Thursday, January 8, 2015

The Reformed Church is Not a New Church

Daniel Cawdrey, one of the Westminster Divines and a minister who was ejected from his pulpit by the Act of Uniformity in 1662, in his book Independencie a Great Schism (London, 1657, pp. 142-143), makes the point that the Protestant Reformation was not the start of a new church, but only the reform of the church of God which already existed.

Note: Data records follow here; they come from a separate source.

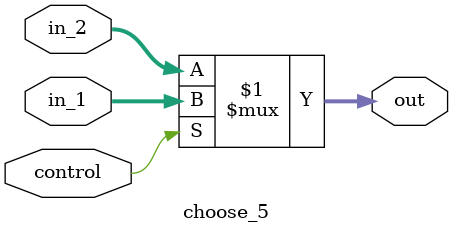
<source format=v>
`timescale 1ns / 1ps


module choose_5(
    input [4:0] in_1,
    input [4:0] in_2,
    input control,
    output [4:0] out
    );
    assign out= control ? in_1 : in_2;
endmodule

</source>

When Judah was carryed away captive to Babylon, with all her Priests and Levites, and all the materialls of their National Church-state, the Temple destroyed, &c.  It may seem, that their whole Church-State was ceased, as to their Ceremonial worship, for 70 years together;  It might be asked, "How then it was possible to revive that lost Church-State without a miracle?"  The answer may be, That God preserved the seed of that Church at Babylon; partly in preserving the people there, a remnant of his circumcised people; partly in reserving the holy vessels, useful for their worship, and partly in keeping the Line and Genealogy of the priesthood entire; so that when all these were brought back to Jerusalem, they had no need of a miracle, to revive their Church-State; or to build a new Temple; but only to purge and repair the old and to set up the instituted services, in their power and purity.  The application is so easy that the Reader will outrun me:  So, when Antichrist had usurped tyrannically (like another Nebuchadnezer) over all Churches, ruind particular Churches, corrupted the Ordinances of Christ, World, worship, discipline, yet God reserved secretly, some true believers, and some professors, together with so much of his Ordinances, as to Substantials; and necessary ingredients to a Church, a Ministry, and baptism, &c., that when he stirred up the heart of Luther, and other Ministers (like another Zerubbabel) and some people to Separate themselves from the Romish tyrannie and corruptions in doctrine and worship, they needed no miracle to beginne a new Church; but some being ministers of the Gospell, so made in their Ordination, and all being baptized, they did not raise a new Church; but onely purged the old.